I wrote sshame
to collect the IP addresses of SSH scanners. I use the
output as a rolling blacklist for filewalls, and to help diagnose
connection issues.
sshame
only discovers attempts with invalid user names, the most
common scanning approach. It is not meant to be a comprehensive
authentication monitor -- there are much better tools for that. :)
sshame
needs Ruby, and an sshd
authentication
log (it's /var/log/auth.log
in Ubuntu).
The sshame
script in this directory should be put somewhere in your
executable path.
sshame
expects to receive a log file from stdin
, or for a path to
be specified by the -f
option.

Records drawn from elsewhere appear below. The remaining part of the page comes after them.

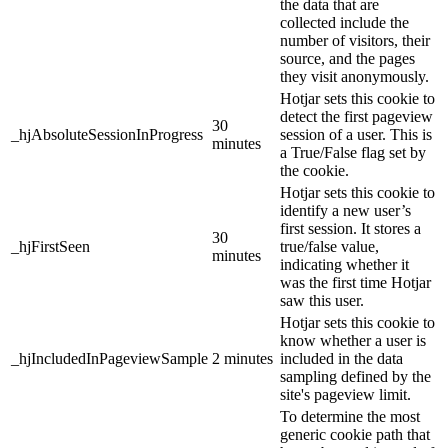
the data that are
collected include the
number of visitors, their
source, and the pages
they visit anonymously.
Hotjar sets this cookie to
detect the first pageview
30
_hjAbsoluteSessionInProgress
session of a user. This is
minutes
a True/False flag set by
the cookie.
Hotjar sets this cookie to
identify a new user’s
first session. It stores a
30
_hjFirstSeen
true/false value,
minutes
indicating whether it
was the first time Hotjar
saw this user.
Hotjar sets this cookie to
know whether a user is
_hjIncludedInPageviewSample
2 minutes
included in the data
sampling defined by the
site's pageview limit.
To determine the most
generic cookie path that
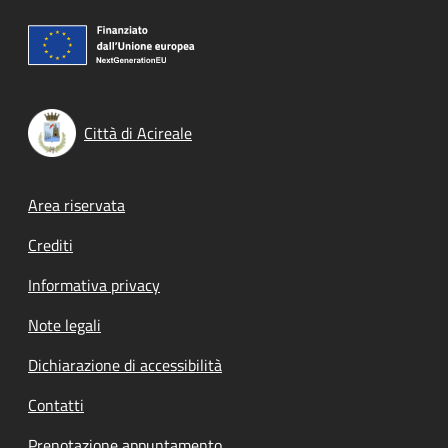
Città di Acireale
Footer menu
Area riservata
Crediti
Informativa privacy
Note legali
Dichiarazione di accessibilità
Contatti
Prenotazione appuntamento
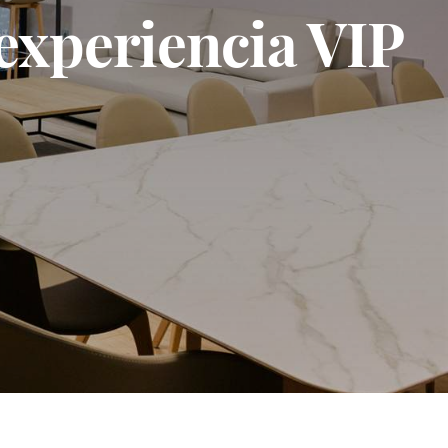
 experiencia VIP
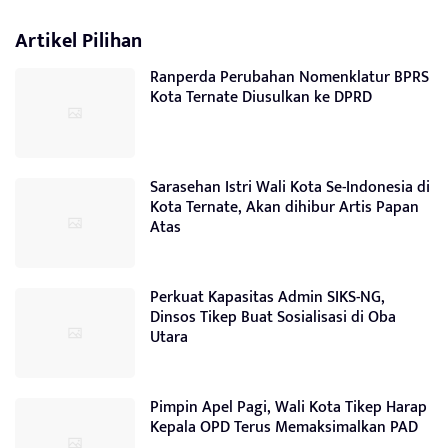
Artikel Pilihan
Ranperda Perubahan Nomenklatur BPRS
Kota Ternate Diusulkan ke DPRD
Sarasehan Istri Wali Kota Se-Indonesia di
Kota Ternate, Akan dihibur Artis Papan
Atas
Perkuat Kapasitas Admin SIKS-NG,
Dinsos Tikep Buat Sosialisasi di Oba
Utara
Pimpin Apel Pagi, Wali Kota Tikep Harap
Kepala OPD Terus Memaksimalkan PAD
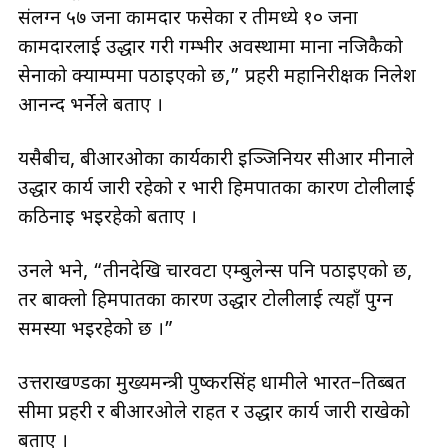
संलग्न ५७ जना कामदार फसेका र तीमध्ये १० जना
कामदारलाई उद्धार गरी गम्भीर अवस्थामा माना नजिकैको
सेनाको क्याम्पमा पठाइएको छ,” प्रहरी महानिरीक्षक निलेश
आनन्द भर्नेले बताए ।
यसैबीच, बीआरओका कार्यकारी इञ्जिनियर सीआर मीनाले
उद्धार कार्य जारी रहेको र भारी हिमपातका कारण टोलीलाई
कठिनाइ भइरहेको बताए ।
उनले भने, “तीनदेखि चारवटा एम्बुलेन्स पनि पठाइएको छ,
तर बाक्लो हिमपातका कारण उद्धार टोलीलाई त्यहाँ पुग्न
समस्या भइरहेको छ ।”
उत्तराखण्डका मुख्यमन्त्री पुष्करसिंह धामीले भारत–तिब्बत
सीमा प्रहरी र बीआरओले राहत र उद्धार कार्य जारी राखेको
बताए ।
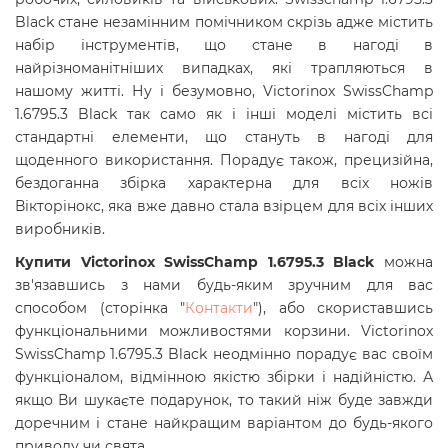
Black стане незамінним помічником скрізь адже містить
набір інструментів, що стане в нагоді в
найрізноманітніших випадках, які трапляються в
нашому житті. Ну і безумовно, Victorinox SwissChamp
1.6795.3 Black так само як і інші моделі містить всі
стандартні елементи, що стануть в нагоді для
щоденного використання. Порадує також, прецизійна,
бездоганна збірка характерна для всіх ножів
Вікторінокс, яка вже давно стала взірцем для всіх інших
виробників.
Купити Victorinox SwissChamp 1.6795.3 Black
можна
зв'язавшись з нами будь-яким зручним для вас
способом (сторінка "
Контакти
"), або скориставшись
функціональними можливостями корзини. Victorinox
SwissChamp 1.6795.3 Black
неодмінно порадує вас своїм
функціоналом, відмінною якістю збірки і надійністю. А
якщо Ви шукаєте подарунок, то такий ніж буде завжди
доречним і стане найкращим варіантом до будь-якого
приводу чи свята.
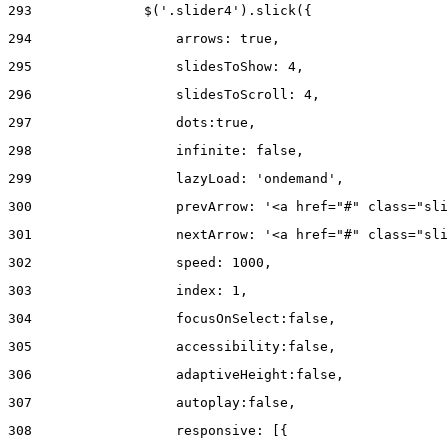
293
              $('.slider4').slick({ 
294
                  arrows: true, 
295
                  slidesToShow: 4, 
296
                  slidesToScroll: 4, 
297
                  dots:true, 
298
                  infinite: false, 
299
                  lazyLoad: 'ondemand', 
300
                  prevArrow: '<a href="#" class="sli
301
                  nextArrow: '<a href="#" class="sli
302
                  speed: 1000,  
303
                  index: 1, 
304
                  focusOnSelect:false, 
305
                  accessibility:false, 
306
                  adaptiveHeight:false, 
307
                  autoplay:false, 
308
                  responsive: [{ 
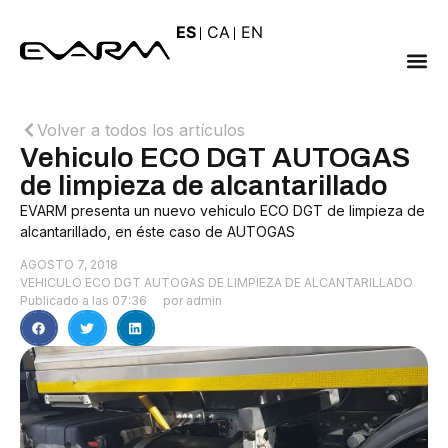
ES
CA
EN
Volver a todos los artículos
Vehiculo ECO DGT AUTOGAS
de limpieza de alcantarillado
EVARM presenta un nuevo vehiculo ECO DGT de limpieza de
alcantarillado, en éste caso de AUTOGAS
AGOSTO 7, 2018
VEHICULO ECO DGT AUTOGAS DE LIMPIEZA DE ALCANTARILLADO
Publicado a las
07:36
por
admin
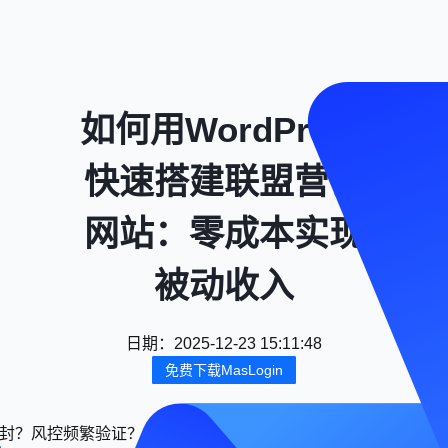
如何用WordPress
快速搭建联盟营销
网站：零成本实现
被动收入
日期
：
2025-12-23 15:11:48
免费下载MasLogin
封？风控频繁验证？用 Maslogin 指纹浏览器，轻松实现多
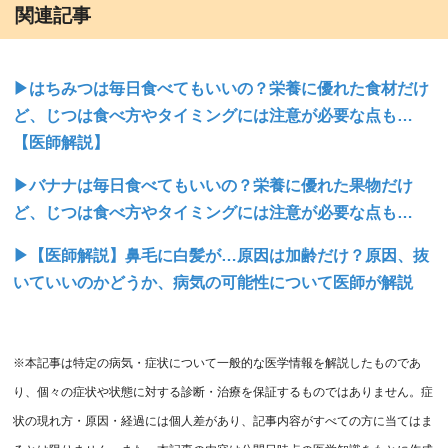
関連記事
▶はちみつは毎日食べてもいいの？栄養に優れた食材だけ
ど、じつは食べ方やタイミングには注意が必要な点も…
【医師解説】
▶バナナは毎日食べてもいいの？栄養に優れた果物だけ
ど、じつは食べ方やタイミングには注意が必要な点も…
▶【医師解説】鼻毛に白髪が…原因は加齢だけ？原因、抜
いていいのかどうか、病気の可能性について医師が解説
※本記事は特定の病気・症状について一般的な医学情報を解説したものであ
り、個々の症状や状態に対する診断・治療を保証するものではありません。症
状の現れ方・原因・経過には個人差があり、記事内容がすべての方に当てはま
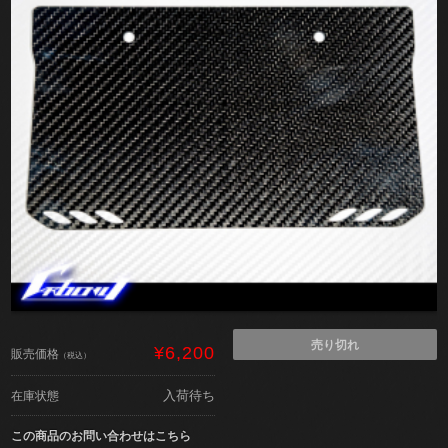
売り切れ
¥6,200
販売価格
（税込）
入荷待ち
在庫状態
この商品のお問い合わせはこちら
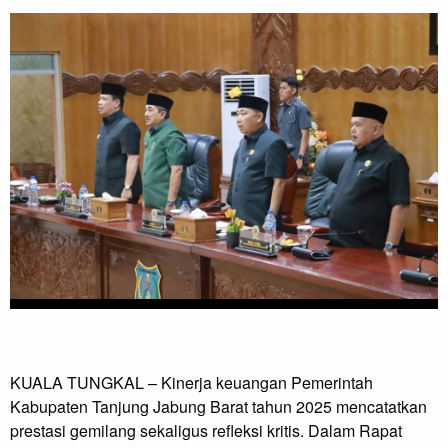
KUALA TUNGKAL – Kinerja keuangan Pemerintah
Kabupaten Tanjung Jabung Barat tahun 2025 mencatatkan
prestasi gemilang sekaligus refleksi kritis. Dalam Rapat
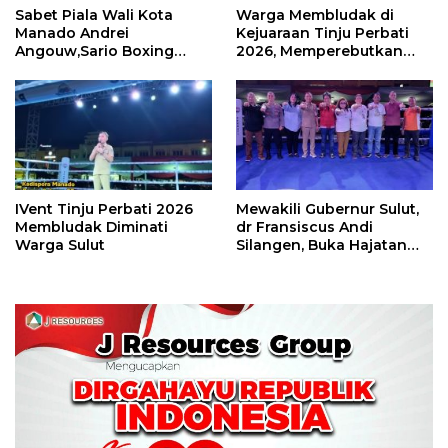
Sabet Piala Wali Kota
Warga Membludak di
Manado Andrei
Kejuaraan Tinju Perbati
Angouw,Sario Boxing
2026, Memperebutkan
Camp Juara Umum Tinju
Piala Wali Kota
Perbati 2026
IVent Tinju Perbati 2026
Mewakili Gubernur Sulut,
Membludak Diminati
dr Fransiscus Andi
Warga Sulut
Silangen, Buka Hajatan
Tinju Perbati Sulut,
Memperebutkan Piala
Wali Kota Manado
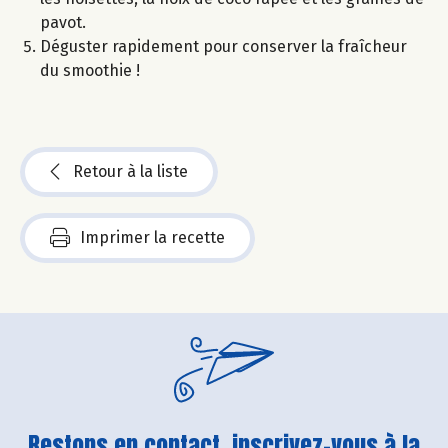
pavot.
Déguster rapidement pour conserver la fraîcheur
du smoothie !
Retour à la liste
Imprimer la recette
Restons en contact, inscrivez-vous à la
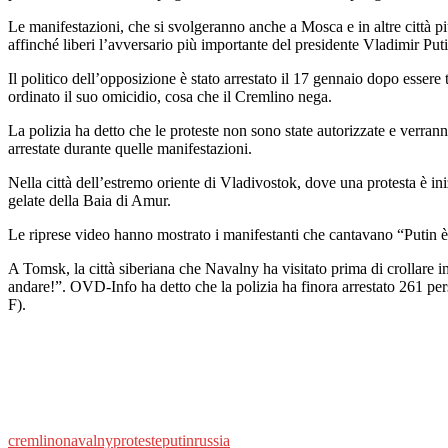
Le manifestazioni, che si svolgeranno anche a Mosca e in altre città p
affinché liberi l’avversario più importante del presidente Vladimir Puti
Il politico dell’opposizione è stato arrestato il 17 gennaio dopo esser
ordinato il suo omicidio, cosa che il Cremlino nega.
La polizia ha detto che le proteste non sono state autorizzate e verra
arrestate durante quelle manifestazioni.
Nella città dell’estremo oriente di Vladivostok, dove una protesta è ini
gelate della Baia di Amur.
Le riprese video hanno mostrato i manifestanti che cantavano “Putin è
A Tomsk, la città siberiana che Navalny ha visitato prima di crollare 
andare!”. OVD-Info ha detto che la polizia ha finora arrestato 261 pers
F).
cremlino
navalny
proteste
putin
russia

For example:
$ cat auth.log | sshame
221.176.53.74
129.194.160.23
61.142.106.34
$ sshame -f auth.log
221.176.53.74
129.194.160.23
61.142.106.34
To display a count of failed attempts for each IP address, use the -c
option. For example:
$ sshame -f auth.log -c
221.176.53.74 32
129.194.160.23 72
61.142.106.34 3
Note: the output is tab delimited for ease of parsing.
To change the threshold for how many failed attempts per IP address,
use the -t
option. For example:
$ sshame -f auth.log -t 70
129.194.160.23 72
For a comma delimited list of the usernames associated with the failed attempts, use the
-l
option. For example:
$ sshame -f auth.log -l
61.142.106.34 operator,ruser,tose
And of course all of these options can be combined as you see fit:
$ sshame -f auth.log -l -c -t 50
129.194.160.23 72 a,seinfeld,contest,princess,maggie,...
Copyright 2013 Peat Bakke (peat@peat.org)
Licensed under the Apache License, Version 2.0 (the "License"); you may not use this file except in compliance with the License. You may obtain a copy of the License at
http://www.apache.org/licenses/LICENSE-2.0
Unless required by applicable law or agreed to in writing, software distributed under the License is distributed on an "AS IS" BASIS, WITHOUT WARRANTIES OR CONDITIONS OF ANY KIND, either express or implied. See the License for the specific language governing permissions and limitations under the License.